Ugee drawing tablets compare with XP-Pen models mainly as the simpler and narrower value option. Both brands target buyers who care about affordability, but XP-Pen offers a much broader lineup across both screenless tablets and larger Artist displays.
That makes Ugee easier to shortlist if you just want a low-cost beginner tablet or a modestly priced first display without too many variants to compare. XP-Pen is usually the stronger fit if you want more mid-range choices, more screen sizes, and a clearer path toward larger or more feature-rich creative setups.
What should you consider while choosing the best Ugee drawing tablet?
Keep the following checks in mind when choosing the best Ugee drawing tablet.

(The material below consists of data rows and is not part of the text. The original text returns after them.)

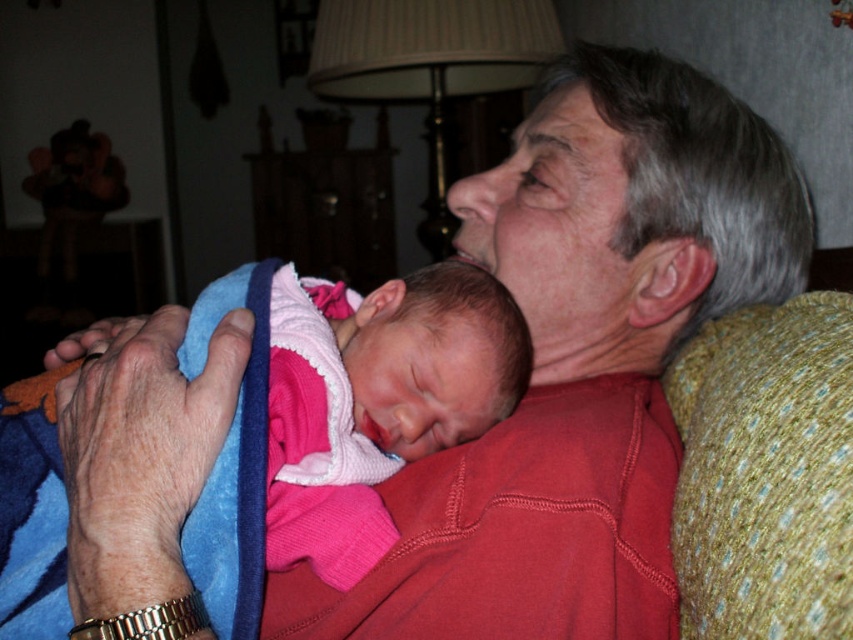
Question: Can you confirm if gray hair at upper right is positioned to the left of pink fleece blanket at center?

Choices:
 (A) no
 (B) yes

Answer: (A)

Question: Which point appears closest to the camera in this image?

Choices:
 (A) (660, 323)
 (B) (370, 413)

Answer: (B)

Question: Which of the following is the farthest from the observer?

Choices:
 (A) (698, 282)
 (B) (395, 403)

Answer: (A)

Question: Considering the relative positions of gray hair at upper right and pink fleece blanket at center in the image provided, where is gray hair at upper right located with respect to pink fleece blanket at center?

Choices:
 (A) above
 (B) below

Answer: (A)

Question: Where is gray hair at upper right located in relation to pink fleece blanket at center in the image?

Choices:
 (A) below
 (B) above

Answer: (B)

Question: Which point appears closest to the camera in this image?

Choices:
 (A) (381, 468)
 (B) (646, 291)

Answer: (A)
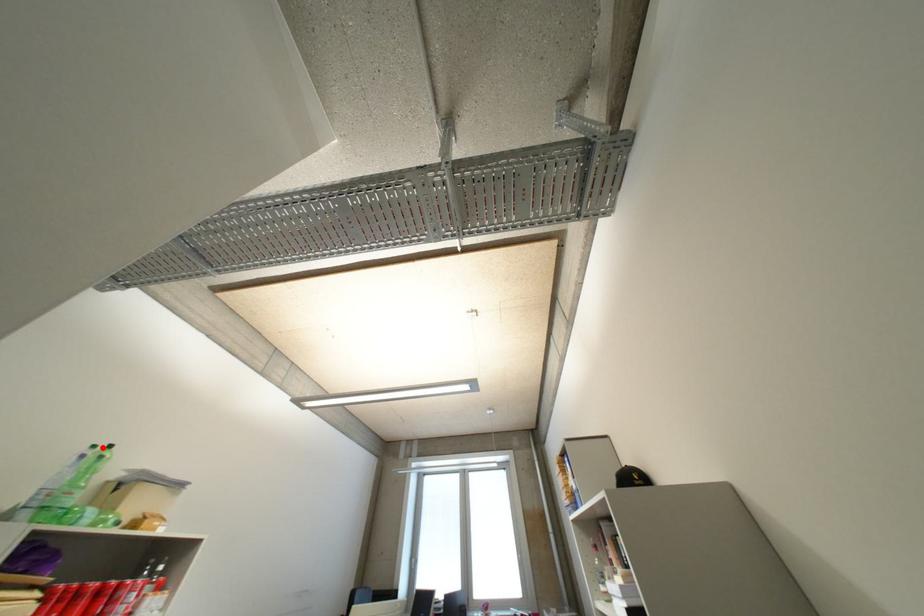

- Screenless or display: The first decision is whether you need a basic pen tablet or a UE-series display model. Screenless tablets are cheaper and easier to carry, while display tablets cost more but feel more natural for buyers who want to draw directly on the image.
- Size for your desk: Ugee sells both compact and larger screenless tablets, plus a few small to mid-size displays. Make sure the active area or screen size matches your desk space and drawing style, because very small tablets can feel limiting for detailed illustration.
- Use-case level: Think honestly about whether the tablet is for notes, homework, light sketching, or regular art practice. Ugee is strongest for beginner and casual use, so buyers with heavier professional ambitions may want to compare more advanced brands before choosing.
- Shortcut needs: Some low-cost tablets keep the controls simple, while others give you more buttons for quick workflow actions. If you depend on undo, zoom, or brush-size shortcuts, the control layout can make a big difference in day-to-day comfort.
- Display trade-offs: On Ugee's screen models, pay attention to the actual display size and overall desk ergonomics, not just the fact that the tablet has a screen. A cheaper display can still feel cramped or basic if your workflow needs more room.
- Budget realism: Ugee has very low starting prices, but the cheapest option is not always the most comfortable one. Spending a little more for a larger active area or a better-matched form factor can matter more than saving the last few euros.